▶ _Objective_:
Return every line from the items below that contains the string "locations".

▶ _Input_:
========================================
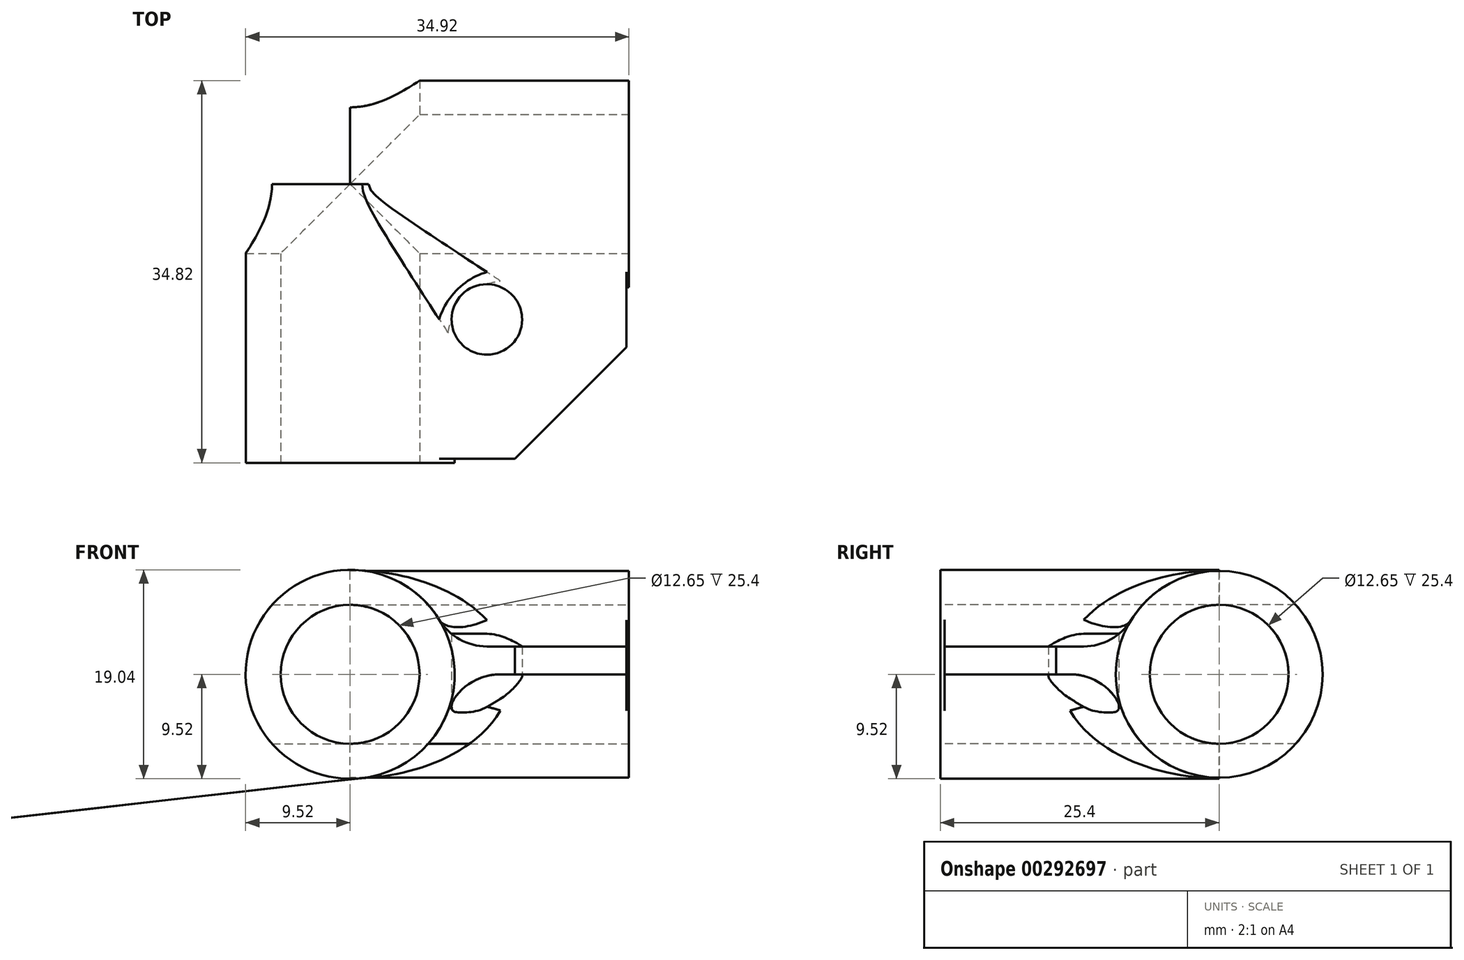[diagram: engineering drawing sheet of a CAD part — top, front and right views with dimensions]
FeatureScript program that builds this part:
annotation { "Feature Type Name" : "Feature", "Feature Type Description" : "" }
export const myFeature = defineFeature(function(context is Context, id is Id, definition is map)
    precondition{}
    {
        {
            var Q0;
            Q0=qCreatedBy(makeId("Front.planeOp"),FACE);
            var sketch = newSketch(context, id + "F0", { "sketchPlane" : qUnion([Q0])});
            skCircle(sketch, "E0", {"center": v(0, 0) * mm, "radius": 9.52 * mm});
            skSolve(sketch);
        }
        {
            var Q0;
            Q0=makeQuery(id+"F0.imprint","IMPRINT",FACE,{"disambiguationData":[TD([[makeQuery(id+"F0.imprint","IMPRINT",EDGE,{"derivedFrom":sQuery(id+"F0.wireOp",EDGE,"E0")}),1.0]])]});
            extrude(context, id + "F1", {"entities" : qUnion([Q0]), "depth" : 25.4 * mm});
        }
        {
            var Q0;
            Q0=qCreatedBy(makeId("Right.planeOp"),FACE);
            var sketch = newSketch(context, id + "F2", { "sketchPlane" : qUnion([Q0])});
            skCircle(sketch, "E1", {"center": v(0, 0) * mm, "radius": 9.42 * mm});
            skSolve(sketch);
        }
        {
            var Q0;
            Q0=makeQuery(id+"F2.imprint","IMPRINT",FACE,{"disambiguationData":[TD([[makeQuery(id+"F2.imprint","IMPRINT",EDGE,{"derivedFrom":sQuery(id+"F2.wireOp",EDGE,"E1")}),1.0]])]});
            extrude(context, id + "F3", {"entities" : qUnion([Q0]), "operationType" : NewBodyOperationType.ADD, "depth" : 25.4 * mm});
        }
        {
            var Q0;
            Q0=qCreatedBy(makeId("Top.planeOp"),FACE);
            var sketch = newSketch(context, id + "F4", { "sketchPlane" : qUnion([Q0])});
            skLineSegment(sketch, "E2.bottom", {"start": v(0, 0) * mm, "end": v(25.16, 0) * mm});
            skLineSegment(sketch, "E2.top", {"start": v(0, -25.03) * mm, "end": v(25.16, -25.03) * mm});
            skLineSegment(sketch, "E2.left", {"start": v(0, 0) * mm, "end": v(0, -25.03) * mm});
            skLineSegment(sketch, "E2.right", {"start": v(25.16, 0) * mm, "end": v(25.16, -25.03) * mm});
            skSolve(sketch);
        }
        {
            var Q0;
            Q0=makeQuery(id+"F4.imprint","IMPRINT",FACE,{"disambiguationData":[TD([[makeQuery(id+"F4.imprint","IMPRINT",EDGE,{"derivedFrom":sQuery(id+"F4.wireOp",EDGE,"E2.bottom")}),-1.0]])]});
            extrude(context, id + "F5", {"entities" : qUnion([Q0]), "operationType" : NewBodyOperationType.ADD, "depth" : 2.54 * mm});
        }
        {
            var Q0;
            Q0=makeQuery(id+"F5.boolean.opBoolean","INTERSECT",EDGE,{"derivedFrom":[makeQuery(id+"F1.opExtrude","SWEPT_FACE",FACE,{"disambiguationData":[OSD([sQuery(id+"F0.wireOp",EDGE,"E0")])]}),makeQuery(id+"F5.opExtrude","CAP_FACE",FACE,{"disambiguationData":[OSD([sQuery(id+"F4.wireOp",EDGE,"E2.bottom"),sQuery(id+"F4.wireOp",EDGE,"E2.top"),sQuery(id+"F4.wireOp",EDGE,"E2.left"),sQuery(id+"F4.wireOp",EDGE,"E2.right")])],"isStart":false})]});
            var Q1;
            Q1=makeQuery(id+"F5.boolean.opBoolean","INTERSECT",EDGE,{"derivedFrom":[makeQuery(id+"F3.opExtrude","SWEPT_FACE",FACE,{"disambiguationData":[OSD([sQuery(id+"F2.wireOp",EDGE,"E1")])]}),makeQuery(id+"F5.opExtrude","CAP_FACE",FACE,{"disambiguationData":[OSD([sQuery(id+"F4.wireOp",EDGE,"E2.bottom"),sQuery(id+"F4.wireOp",EDGE,"E2.top"),sQuery(id+"F4.wireOp",EDGE,"E2.left"),sQuery(id+"F4.wireOp",EDGE,"E2.right")])],"isStart":false})]});
            var Q2;
            {var subQ0=sQuery(id+"F0.wireOp",EDGE,"E0");var subQ1=makeQuery(id+"F1.opExtrude","SWEPT_FACE",FACE,{"disambiguationData":[OSD([subQ0])]});var subQ2=makeQuery(id+"F3.opExtrude","SWEPT_FACE",FACE,{"disambiguationData":[OSD([sQuery(id+"F2.wireOp",EDGE,"E1")])]});Q2=makeQuery(id+"F5.boolean.opBoolean","SPLIT",EDGE,{"disambiguationData":[TD([makeQuery(id+"F5.opExtrude","CAP_FACE",FACE,{"disambiguationData":[OSD([sQuery(id+"F4.wireOp",EDGE,"E2.bottom"),sQuery(id+"F4.wireOp",EDGE,"E2.top"),sQuery(id+"F4.wireOp",EDGE,"E2.left"),sQuery(id+"F4.wireOp",EDGE,"E2.right")])],"isStart":false})])],"derivedFrom":makeQuery(id+"F3.boolean.opBoolean","INTERSECT",EDGE,{"derivedFrom":[subQ1,subQ2]})});}
            fillet(context, id + "F6", {"entities" : qUnion([Q0, Q1, Q2]), "radius" : 5.08 * mm, "tangentPropagation" : true, "allowEdgeOverflow" : false});
        }
        {
            var Q0;
            Q0=makeQuery(id+"F5.boolean.opBoolean","INTERSECT",EDGE,{"derivedFrom":[makeQuery(id+"F1.opExtrude","SWEPT_FACE",FACE,{"disambiguationData":[OSD([sQuery(id+"F0.wireOp",EDGE,"E0")])]}),makeQuery(id+"F5.opExtrude","CAP_FACE",FACE,{"disambiguationData":[OSD([sQuery(id+"F4.wireOp",EDGE,"E2.bottom"),sQuery(id+"F4.wireOp",EDGE,"E2.top"),sQuery(id+"F4.wireOp",EDGE,"E2.left"),sQuery(id+"F4.wireOp",EDGE,"E2.right")])],"isStart":true})]});
            var Q1;
            Q1=makeQuery(id+"F5.boolean.opBoolean","INTERSECT",EDGE,{"derivedFrom":[makeQuery(id+"F3.opExtrude","SWEPT_FACE",FACE,{"disambiguationData":[OSD([sQuery(id+"F2.wireOp",EDGE,"E1")])]}),makeQuery(id+"F5.opExtrude","CAP_FACE",FACE,{"disambiguationData":[OSD([sQuery(id+"F4.wireOp",EDGE,"E2.bottom"),sQuery(id+"F4.wireOp",EDGE,"E2.top"),sQuery(id+"F4.wireOp",EDGE,"E2.left"),sQuery(id+"F4.wireOp",EDGE,"E2.right")])],"isStart":true})]});
            var Q2;
            {var subQ0=sQuery(id+"F0.wireOp",EDGE,"E0");var subQ1=makeQuery(id+"F1.opExtrude","SWEPT_FACE",FACE,{"disambiguationData":[OSD([subQ0])]});var subQ2=makeQuery(id+"F3.opExtrude","SWEPT_FACE",FACE,{"disambiguationData":[OSD([sQuery(id+"F2.wireOp",EDGE,"E1")])]});Q2=makeQuery(id+"F5.boolean.opBoolean","SPLIT",EDGE,{"disambiguationData":[TD([makeQuery(id+"F5.opExtrude","CAP_FACE",FACE,{"disambiguationData":[OSD([sQuery(id+"F4.wireOp",EDGE,"E2.bottom"),sQuery(id+"F4.wireOp",EDGE,"E2.top"),sQuery(id+"F4.wireOp",EDGE,"E2.left"),sQuery(id+"F4.wireOp",EDGE,"E2.right")])],"isStart":true})])],"derivedFrom":makeQuery(id+"F3.boolean.opBoolean","INTERSECT",EDGE,{"derivedFrom":[subQ1,subQ2]})});}
            fillet(context, id + "F7", {"entities" : qUnion([Q0, Q1, Q2]), "radius" : 5.08 * mm, "tangentPropagation" : true, "allowEdgeOverflow" : false});
        }
        {
            var Q0;
            Q0=makeQuery(id+"F3.opExtrude","CAP_FACE",FACE,{"disambiguationData":[OSD([sQuery(id+"F2.wireOp",EDGE,"E1")])],"isStart":false});
            var sketch = newSketch(context, id + "F8", { "sketchPlane" : qUnion([Q0])});
            skPoint(sketch, "E3", {"position": v(0, 0) * mm});
            skSolve(sketch);
        }
        {
            var Q0;
            Q0=sQuery(id+"F8.wireOp",VERTEX,"E3");
            var Q1;
            Q1=makeQuery(id+"F1.opExtrude","SWEPT_BODY",BODY,{"disambiguationData":[OSD([sQuery(id+"F0.wireOp",EDGE,"E0")])]});
            hole(context, id + "F9", {"style" : HoleStyle.SIMPLE, "endStyle" : HoleEndStyle.THROUGH, "holeDiameter" : 12.65 * mm, "tappedDepth" : 12.7 * mm, "tapClearance" : 3, "locations" : qUnion([Q0]), "scope" : qUnion([Q1])});
        }
        {
            var Q0;
            Q0=makeQuery(id+"F1.opExtrude","CAP_FACE",FACE,{"disambiguationData":[OSD([sQuery(id+"F0.wireOp",EDGE,"E0")])],"isStart":false});
            var sketch = newSketch(context, id + "F10", { "sketchPlane" : qUnion([Q0])});
            skPoint(sketch, "E4", {"position": v(0, 0) * mm});
            skSolve(sketch);
        }
        {
            var Q0;
            Q0=sQuery(id+"F10.wireOp",VERTEX,"E4");
            var Q1;
            Q1=makeQuery(id+"F1.opExtrude","SWEPT_BODY",BODY,{"disambiguationData":[OSD([sQuery(id+"F0.wireOp",EDGE,"E0")])]});
            hole(context, id + "F11", {"style" : HoleStyle.SIMPLE, "endStyle" : HoleEndStyle.THROUGH, "holeDiameter" : 12.65 * mm, "tappedDepth" : 12.7 * mm, "tapClearance" : 3, "locations" : qUnion([Q0]), "scope" : qUnion([Q1])});
        }
        {
            var Q0;
            Q0=makeQuery(id+"F5.opExtrude","SWEPT_EDGE",EDGE,{"disambiguationData":[OSD([sQuery(id+"F4.wireOp",EDGE,"E2.top"),sQuery(id+"F4.wireOp",EDGE,"E2.right")])]});
            chamfer(context, id + "F12", {"entities" : qUnion([Q0]), "width" : 10.16 * mm, "tangentPropagation" : true});
        }
        {
            var Q0;
            Q0=makeQuery(id+"F5.opExtrude","CAP_FACE",FACE,{"disambiguationData":[OSD([sQuery(id+"F4.wireOp",EDGE,"E2.bottom"),sQuery(id+"F4.wireOp",EDGE,"E2.top"),sQuery(id+"F4.wireOp",EDGE,"E2.left"),sQuery(id+"F4.wireOp",EDGE,"E2.right")])],"isStart":false});
            var sketch = newSketch(context, id + "F13", { "sketchPlane" : qUnion([Q0])});
            skPoint(sketch, "E5", {"position": v(12.45, -12.34) * mm});
            skSolve(sketch);
        }
        {
            var Q0;
            Q0=sQuery(id+"F13.wireOp",VERTEX,"E5");
            var Q1;
            Q1=makeQuery(id+"F1.opExtrude","SWEPT_BODY",BODY,{"disambiguationData":[OSD([sQuery(id+"F0.wireOp",EDGE,"E0")])]});
            hole(context, id + "F14", {"style" : HoleStyle.SIMPLE, "endStyle" : HoleEndStyle.THROUGH, "oppositeDirection" : true, "holeDiameter" : 6.43 * mm, "tappedDepth" : 12.7 * mm, "tapClearance" : 3, "locations" : qUnion([Q0]), "scope" : qUnion([Q1])});
        }
        {
            var Q0;
            Q0=sQuery(id+"F13.wireOp",VERTEX,"E5");
            var Q1;
            Q1=makeQuery(id+"F1.opExtrude","SWEPT_BODY",BODY,{"disambiguationData":[OSD([sQuery(id+"F0.wireOp",EDGE,"E0")])]});
            hole(context, id + "F15", {"style" : HoleStyle.SIMPLE, "endStyle" : HoleEndStyle.THROUGH, "holeDiameter" : 6.43 * mm, "tappedDepth" : 12.7 * mm, "tapClearance" : 3, "locations" : qUnion([Q0]), "scope" : qUnion([Q1])});
        }
    });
========================================
▶ _Solution_:
            hole(context, id + "F9", {"style" : HoleStyle.SIMPLE, "endStyle" : HoleEndStyle.THROUGH, "holeDiameter" : 12.65 * mm, "tappedDepth" : 12.7 * mm, "tapClearance" : 3, "locations" : qUnion([Q0]), "scope" : qUnion([Q1])});
            hole(context, id + "F11", {"style" : HoleStyle.SIMPLE, "endStyle" : HoleEndStyle.THROUGH, "holeDiameter" : 12.65 * mm, "tappedDepth" : 12.7 * mm, "tapClearance" : 3, "locations" : qUnion([Q0]), "scope" : qUnion([Q1])});
            hole(context, id + "F14", {"style" : HoleStyle.SIMPLE, "endStyle" : HoleEndStyle.THROUGH, "oppositeDirection" : true, "holeDiameter" : 6.43 * mm, "tappedDepth" : 12.7 * mm, "tapClearance" : 3, "locations" : qUnion([Q0]), "scope" : qUnion([Q1])});
            hole(context, id + "F15", {"style" : HoleStyle.SIMPLE, "endStyle" : HoleEndStyle.THROUGH, "holeDiameter" : 6.43 * mm, "tappedDepth" : 12.7 * mm, "tapClearance" : 3, "locations" : qUnion([Q0]), "scope" : qUnion([Q1])});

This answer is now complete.